(Saved data entries)
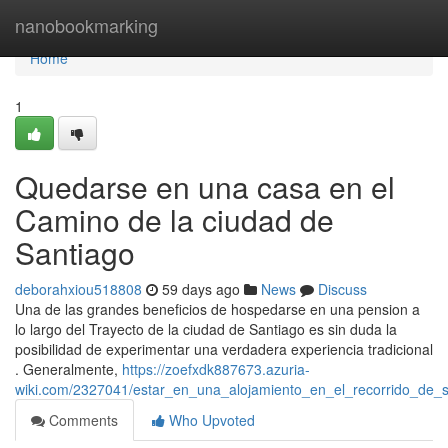
Home
nanobookmarking
Home
1
Quedarse en una casa en el
Camino de la ciudad de
Santiago
deborahxiou518808
59 days ago
News
Discuss
Una de las grandes beneficios de hospedarse en una pension a
lo largo del Trayecto de la ciudad de Santiago es sin duda la
posibilidad de experimentar una verdadera experiencia tradicional
. Generalmente,
https://zoefxdk887673.azuria-
wiki.com/2327041/estar_en_una_alojamiento_en_el_recorrido_de_s
Comments
Who Upvoted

§ **Aim of the task**: If a line in the entries contains the word "ciudad", copy that line out.

§ **Response area**:
Camino de la ciudad de
lo largo del Trayecto de la ciudad de Santiago es sin duda la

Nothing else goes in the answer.